En la primera página de Pravda, enmarcadas por un gran cuadro negro, se leían estas palabras:

"El Comité Central de la Federación de todas las organizaciones comunistas hace constar su dolor por la muerte de un heroico combatiente de la Revolución, soldado que fue del Ejército Rojo y militante del Partido desde 1915, el camarada Andrei Taganov." Debajo, en otro grueso cuadro negro, se leía:

"El Comité de Leningrado de la Federación de todas las organizaciones comunistas tiene el dolor de anunciar la muerte del camarada Andrei Taganov.

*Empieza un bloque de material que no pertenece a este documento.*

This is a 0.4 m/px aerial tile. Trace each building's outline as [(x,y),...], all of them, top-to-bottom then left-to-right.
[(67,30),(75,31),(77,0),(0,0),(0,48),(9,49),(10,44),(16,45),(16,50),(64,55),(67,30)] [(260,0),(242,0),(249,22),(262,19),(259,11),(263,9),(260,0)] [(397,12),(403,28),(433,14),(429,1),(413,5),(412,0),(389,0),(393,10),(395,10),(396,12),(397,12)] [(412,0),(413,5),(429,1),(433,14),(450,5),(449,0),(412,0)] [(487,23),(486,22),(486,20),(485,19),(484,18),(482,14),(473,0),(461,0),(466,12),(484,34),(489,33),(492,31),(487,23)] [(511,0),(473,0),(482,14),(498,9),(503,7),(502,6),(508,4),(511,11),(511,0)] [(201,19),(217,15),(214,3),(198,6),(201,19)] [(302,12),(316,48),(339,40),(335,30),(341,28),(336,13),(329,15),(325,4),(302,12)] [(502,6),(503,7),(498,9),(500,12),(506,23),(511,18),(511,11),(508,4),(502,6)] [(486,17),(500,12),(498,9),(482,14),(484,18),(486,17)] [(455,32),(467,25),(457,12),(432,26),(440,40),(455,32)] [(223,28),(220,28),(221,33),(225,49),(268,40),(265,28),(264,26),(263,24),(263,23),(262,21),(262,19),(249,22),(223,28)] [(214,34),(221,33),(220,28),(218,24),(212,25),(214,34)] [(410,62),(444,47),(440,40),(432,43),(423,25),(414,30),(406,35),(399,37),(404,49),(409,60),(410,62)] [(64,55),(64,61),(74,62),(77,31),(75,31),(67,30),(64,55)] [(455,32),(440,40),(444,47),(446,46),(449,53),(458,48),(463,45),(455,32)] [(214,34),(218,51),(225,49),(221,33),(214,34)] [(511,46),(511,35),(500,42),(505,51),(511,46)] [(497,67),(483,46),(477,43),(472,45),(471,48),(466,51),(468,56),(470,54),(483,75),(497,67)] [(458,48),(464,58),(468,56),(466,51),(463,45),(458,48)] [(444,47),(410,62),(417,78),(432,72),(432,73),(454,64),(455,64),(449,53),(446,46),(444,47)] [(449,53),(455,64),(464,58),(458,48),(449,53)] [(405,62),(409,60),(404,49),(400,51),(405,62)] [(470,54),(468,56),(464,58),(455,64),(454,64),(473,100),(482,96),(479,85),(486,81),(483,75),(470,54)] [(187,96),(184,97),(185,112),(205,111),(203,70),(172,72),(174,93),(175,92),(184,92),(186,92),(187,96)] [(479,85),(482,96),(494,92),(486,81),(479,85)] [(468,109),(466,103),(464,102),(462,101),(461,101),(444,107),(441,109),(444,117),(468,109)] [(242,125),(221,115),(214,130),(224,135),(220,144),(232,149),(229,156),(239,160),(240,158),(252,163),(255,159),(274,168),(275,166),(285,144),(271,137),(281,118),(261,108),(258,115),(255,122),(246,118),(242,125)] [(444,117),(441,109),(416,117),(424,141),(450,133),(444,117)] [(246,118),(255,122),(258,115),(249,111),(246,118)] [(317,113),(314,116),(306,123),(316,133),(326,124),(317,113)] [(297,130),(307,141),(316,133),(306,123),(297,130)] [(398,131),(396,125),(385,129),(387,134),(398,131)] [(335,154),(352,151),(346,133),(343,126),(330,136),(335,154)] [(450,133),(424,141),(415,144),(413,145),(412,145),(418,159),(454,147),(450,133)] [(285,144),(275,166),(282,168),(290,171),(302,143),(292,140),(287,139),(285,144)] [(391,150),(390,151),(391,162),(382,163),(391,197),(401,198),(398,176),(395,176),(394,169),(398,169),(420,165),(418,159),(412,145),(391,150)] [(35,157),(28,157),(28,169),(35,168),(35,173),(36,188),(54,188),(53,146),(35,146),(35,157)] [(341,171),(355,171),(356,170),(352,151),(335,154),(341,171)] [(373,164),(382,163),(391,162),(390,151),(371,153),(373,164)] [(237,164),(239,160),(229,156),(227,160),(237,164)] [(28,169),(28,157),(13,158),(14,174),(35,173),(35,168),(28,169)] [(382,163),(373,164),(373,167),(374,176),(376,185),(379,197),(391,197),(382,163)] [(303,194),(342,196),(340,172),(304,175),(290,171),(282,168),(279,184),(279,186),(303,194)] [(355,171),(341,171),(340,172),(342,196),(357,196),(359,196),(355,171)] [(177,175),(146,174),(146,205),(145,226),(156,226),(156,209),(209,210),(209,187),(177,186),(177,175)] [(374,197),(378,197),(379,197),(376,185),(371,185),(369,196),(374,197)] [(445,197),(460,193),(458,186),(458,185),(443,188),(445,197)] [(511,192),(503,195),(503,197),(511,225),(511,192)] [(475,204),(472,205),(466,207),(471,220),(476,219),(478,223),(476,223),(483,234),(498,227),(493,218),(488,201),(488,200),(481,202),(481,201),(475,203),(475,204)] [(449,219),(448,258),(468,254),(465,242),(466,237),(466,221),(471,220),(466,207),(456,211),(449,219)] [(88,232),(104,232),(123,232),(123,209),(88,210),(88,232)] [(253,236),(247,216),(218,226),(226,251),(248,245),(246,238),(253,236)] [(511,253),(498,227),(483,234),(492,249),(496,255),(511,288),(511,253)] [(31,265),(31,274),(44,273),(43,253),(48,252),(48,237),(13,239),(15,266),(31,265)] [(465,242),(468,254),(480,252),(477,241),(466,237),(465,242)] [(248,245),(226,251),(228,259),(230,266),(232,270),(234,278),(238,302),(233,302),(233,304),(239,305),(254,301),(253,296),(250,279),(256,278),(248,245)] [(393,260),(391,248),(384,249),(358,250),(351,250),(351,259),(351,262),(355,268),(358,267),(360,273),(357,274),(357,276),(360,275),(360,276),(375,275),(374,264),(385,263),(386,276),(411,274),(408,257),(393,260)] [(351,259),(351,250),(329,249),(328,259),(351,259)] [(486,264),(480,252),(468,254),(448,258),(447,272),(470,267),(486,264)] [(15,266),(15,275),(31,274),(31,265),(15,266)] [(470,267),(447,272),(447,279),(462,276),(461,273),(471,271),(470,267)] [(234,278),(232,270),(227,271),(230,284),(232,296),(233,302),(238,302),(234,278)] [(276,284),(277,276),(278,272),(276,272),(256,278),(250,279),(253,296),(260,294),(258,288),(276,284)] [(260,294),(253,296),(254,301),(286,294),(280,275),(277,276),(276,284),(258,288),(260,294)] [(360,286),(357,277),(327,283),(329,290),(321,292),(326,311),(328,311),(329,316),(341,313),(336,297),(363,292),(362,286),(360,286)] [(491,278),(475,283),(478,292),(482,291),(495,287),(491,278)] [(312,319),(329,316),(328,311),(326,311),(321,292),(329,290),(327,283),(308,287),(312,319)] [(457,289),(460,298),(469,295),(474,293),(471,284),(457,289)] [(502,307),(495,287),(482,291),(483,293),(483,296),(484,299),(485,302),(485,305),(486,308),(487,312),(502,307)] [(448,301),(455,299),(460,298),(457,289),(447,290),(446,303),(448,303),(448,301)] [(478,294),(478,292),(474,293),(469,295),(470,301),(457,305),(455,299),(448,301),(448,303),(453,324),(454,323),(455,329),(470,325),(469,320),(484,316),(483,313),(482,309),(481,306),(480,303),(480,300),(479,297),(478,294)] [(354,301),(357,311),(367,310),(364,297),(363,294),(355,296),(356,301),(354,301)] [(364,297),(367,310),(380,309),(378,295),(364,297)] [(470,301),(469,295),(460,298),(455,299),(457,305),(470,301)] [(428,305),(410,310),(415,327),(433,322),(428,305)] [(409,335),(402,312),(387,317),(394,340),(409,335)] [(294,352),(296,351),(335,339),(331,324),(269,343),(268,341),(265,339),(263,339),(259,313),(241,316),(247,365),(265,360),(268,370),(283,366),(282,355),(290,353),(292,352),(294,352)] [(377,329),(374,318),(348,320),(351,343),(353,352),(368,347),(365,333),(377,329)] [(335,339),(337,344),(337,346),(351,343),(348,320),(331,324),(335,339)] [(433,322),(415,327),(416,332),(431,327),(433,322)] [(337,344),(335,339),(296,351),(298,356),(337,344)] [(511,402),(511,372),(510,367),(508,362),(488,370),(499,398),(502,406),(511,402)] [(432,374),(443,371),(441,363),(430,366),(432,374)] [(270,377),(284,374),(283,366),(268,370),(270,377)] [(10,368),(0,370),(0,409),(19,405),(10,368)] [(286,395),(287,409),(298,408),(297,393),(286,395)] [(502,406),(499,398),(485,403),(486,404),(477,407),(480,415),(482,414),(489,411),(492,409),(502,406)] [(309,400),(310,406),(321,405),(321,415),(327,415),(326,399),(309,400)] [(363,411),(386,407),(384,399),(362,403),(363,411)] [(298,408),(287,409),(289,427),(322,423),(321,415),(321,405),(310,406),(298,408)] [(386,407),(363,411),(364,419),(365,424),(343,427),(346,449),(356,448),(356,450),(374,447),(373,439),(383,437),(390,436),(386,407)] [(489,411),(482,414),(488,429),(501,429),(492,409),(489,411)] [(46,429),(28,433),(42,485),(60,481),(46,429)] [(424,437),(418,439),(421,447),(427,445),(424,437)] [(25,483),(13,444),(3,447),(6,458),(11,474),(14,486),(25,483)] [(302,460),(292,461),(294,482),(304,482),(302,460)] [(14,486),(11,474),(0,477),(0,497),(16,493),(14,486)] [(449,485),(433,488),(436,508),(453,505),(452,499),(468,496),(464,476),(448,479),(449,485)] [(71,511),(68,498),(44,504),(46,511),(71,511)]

El entierro tendrá lugar mañana, en el Campo de las Víctimas de la Revolución, y el cortejo fúnebre saldrá del Instituto Smolny a las diez de la mañana." Un artículo de fondo de Pravda decía:

"Un nuevo nombre ha venido a sumarse a la gloriosa lista de los caídos en el campo del honor de la Revolución. Es un nombre que quizás muchos ignoren, pero que representa y simboliza las filas modestas de nuestro Partido, los héroes no cantados de nuestros días. En la persona del camarada Andrei Taganov pagamos el último tributo a los combatientes anónimos del ejército del proletariado. ¡El camarada Taganov ha muerto! Se ha dado a sí mismo la muerte, en una crisis de depresión nerviosa. Su salud, todo su cuerpo, ha sucumbido a la inmensa e incesante fatiga que le imponía su condición de miembro del Partido. Este ha sido su sacrificio por la Revolución. Este es el sacrificio de un Partido que no manda para recabar ninguna vanagloria personal, como los partidos que gobiernan en todos los países capitalistas, sino para tener el privilegio de asumir los trabajos más duros, las misiones más arduas al servicio de la colectividad. Y si se sintiera débil ante la empresa que le está confiada, que mire a la Federación de todas las organizaciones comunistas que nos guía y que no regatea ni esfuerzos, ni energías, ni vidas. Convirtamos el funeral rojo de un héroe del Partido en una ocasión de rendir tributo a nuestros jefes. Que todos los obreros de Leningrado asistan al cortejo que ha de llevar a su última morada al camarada Taganov." En una oficina de la G. P. U., un hombre que sonreía enseñando las encías hablaba con Pavel Syerov.